Литмир - Электронная Библиотека

Так, на размышления уже не оставалось времени, он тщательно повязал галстук и, смотрясь в зеркало, заодно заглянул в висевший за спиной календарь.

Двадцать пятое декабря. Рождественские дни.

Тридцать лет назад отец подарил ему маленькую скрипку, потом большую, струны которой он так часто орошал слезами. Он проклинал этот дьявольский инструмент и долго не мог примириться с ним... Внезапно он замер, уставившись невидимым взором в зеркало. О Боже праведный, он забыл дать просмотреть нотные записи брату Карлу. Он чуть улыбнулся, вспомнив ответ Зимрока на тогдашнее письмо Карла: «Глубокий уважаемый господин старший сборщик налогов! Как прежде, так и теперь я твёрдо убеждён, что Людвиг сам написал свои произведения».

Вот так-то вот, брат, хочешь плачь, а хочешь смейся, но этот скрипичный концерт я тоже написал без чьей-либо помощи.

Когда Бетховен вошёл в зал и стремительно направился к своему пульту рядом с оркестром, он с вызывающим видом поднял голову, чтобы лучше слышать. Он не желал больше скрывать свой недуг.

При его появлении никто не зааплодировал. Ничего удивительного. После провала «Фиделио» его репутация, казалось, уже была безнадёжно испорчена.

И очень хорошо, что сидевшие в зале несколько друзей не встретили его аплодисментами. Их жидкие хлопки на фоне всеобщего молчания он бы воспринял как насмешку.

За оркестром, скрестив на груди руки, стоял второй капельмейстер Зейфрид.

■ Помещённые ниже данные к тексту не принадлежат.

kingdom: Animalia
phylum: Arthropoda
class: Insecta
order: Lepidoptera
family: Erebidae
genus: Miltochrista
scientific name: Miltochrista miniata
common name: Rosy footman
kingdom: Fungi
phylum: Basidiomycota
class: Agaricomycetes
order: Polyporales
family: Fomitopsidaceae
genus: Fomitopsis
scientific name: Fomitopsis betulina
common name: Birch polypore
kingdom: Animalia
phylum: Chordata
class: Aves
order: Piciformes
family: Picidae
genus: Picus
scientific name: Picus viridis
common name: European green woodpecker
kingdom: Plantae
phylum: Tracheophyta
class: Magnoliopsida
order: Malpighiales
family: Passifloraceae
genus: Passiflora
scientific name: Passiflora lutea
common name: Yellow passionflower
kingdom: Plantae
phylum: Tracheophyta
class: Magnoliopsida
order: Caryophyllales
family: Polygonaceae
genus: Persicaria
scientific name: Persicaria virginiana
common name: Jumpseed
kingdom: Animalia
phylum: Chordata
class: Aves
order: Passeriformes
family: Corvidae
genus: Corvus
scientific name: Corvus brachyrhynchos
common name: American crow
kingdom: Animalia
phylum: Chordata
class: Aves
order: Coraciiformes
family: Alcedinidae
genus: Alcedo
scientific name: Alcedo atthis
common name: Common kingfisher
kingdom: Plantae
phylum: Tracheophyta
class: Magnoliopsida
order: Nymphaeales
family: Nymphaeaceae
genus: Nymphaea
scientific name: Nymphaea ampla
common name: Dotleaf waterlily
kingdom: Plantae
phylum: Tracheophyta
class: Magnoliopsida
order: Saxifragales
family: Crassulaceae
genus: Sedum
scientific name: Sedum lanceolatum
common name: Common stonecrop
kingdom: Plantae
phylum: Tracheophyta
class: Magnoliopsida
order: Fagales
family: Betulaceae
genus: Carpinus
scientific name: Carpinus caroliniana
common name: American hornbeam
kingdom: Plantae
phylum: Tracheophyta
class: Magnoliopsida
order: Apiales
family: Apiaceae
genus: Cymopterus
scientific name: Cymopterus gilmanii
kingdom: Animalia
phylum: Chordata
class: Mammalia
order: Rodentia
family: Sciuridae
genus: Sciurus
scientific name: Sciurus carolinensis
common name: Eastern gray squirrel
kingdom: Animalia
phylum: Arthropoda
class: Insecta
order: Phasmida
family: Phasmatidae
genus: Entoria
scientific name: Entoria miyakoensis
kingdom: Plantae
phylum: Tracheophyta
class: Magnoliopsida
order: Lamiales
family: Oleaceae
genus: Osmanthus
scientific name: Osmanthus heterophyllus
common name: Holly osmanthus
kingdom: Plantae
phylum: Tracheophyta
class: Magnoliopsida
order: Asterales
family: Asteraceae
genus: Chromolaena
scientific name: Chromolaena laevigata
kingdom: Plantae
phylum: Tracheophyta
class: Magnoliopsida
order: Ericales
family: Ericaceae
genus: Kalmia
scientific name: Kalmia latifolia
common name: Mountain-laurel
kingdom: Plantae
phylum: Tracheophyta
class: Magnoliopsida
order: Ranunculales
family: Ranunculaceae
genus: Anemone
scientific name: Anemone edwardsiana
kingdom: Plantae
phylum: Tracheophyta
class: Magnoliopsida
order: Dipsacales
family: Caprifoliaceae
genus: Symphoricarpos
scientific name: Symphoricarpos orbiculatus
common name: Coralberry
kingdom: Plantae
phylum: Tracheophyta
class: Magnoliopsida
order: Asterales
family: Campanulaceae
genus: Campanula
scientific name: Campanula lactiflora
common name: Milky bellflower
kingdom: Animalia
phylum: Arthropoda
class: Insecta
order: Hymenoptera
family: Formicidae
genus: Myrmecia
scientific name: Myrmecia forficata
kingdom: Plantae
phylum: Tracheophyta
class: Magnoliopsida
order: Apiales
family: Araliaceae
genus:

Он дружелюбно кивнул Бетховену, как бы говоря: «Не стоит волноваться, я жду появления Клемента, ведь сегодня он впервые публично сыграет на скрипке, я же буду дирижировать и уж точно вас не подведу». Бетховен в ответ опустил и поднял веки: дескать, а я и не волнуюсь.

Через несколько минут Клемент вышел из гримёрной, зажав скрипку под мышкой левой руки и ловко подбрасывая правой смычок. Публика встретила любимого капельмейстера, готового стать не менее любимым виртуозом скрипичной игры, бурей аплодисментов. Он низко поклонился и ещё раз проверил, как натянуты струны. Почти в тот же миг Зейфрид упругой походкой взошёл на подиум, послюнявил пальцы, чтобы быстрее перелистывать ноты, и замер в напряжении у пюпитра. Клемент кивнул ему, и второй капельмейстер тут же воздел руки вверх. Музыканты затаили дыхание. «Осторожнее, милый Зейфрид, — умолял его про себя Бетховен. — Пожалуйста, не забывай древнее изречение: «Ни один смертный не смог поднять покров моей тайны...»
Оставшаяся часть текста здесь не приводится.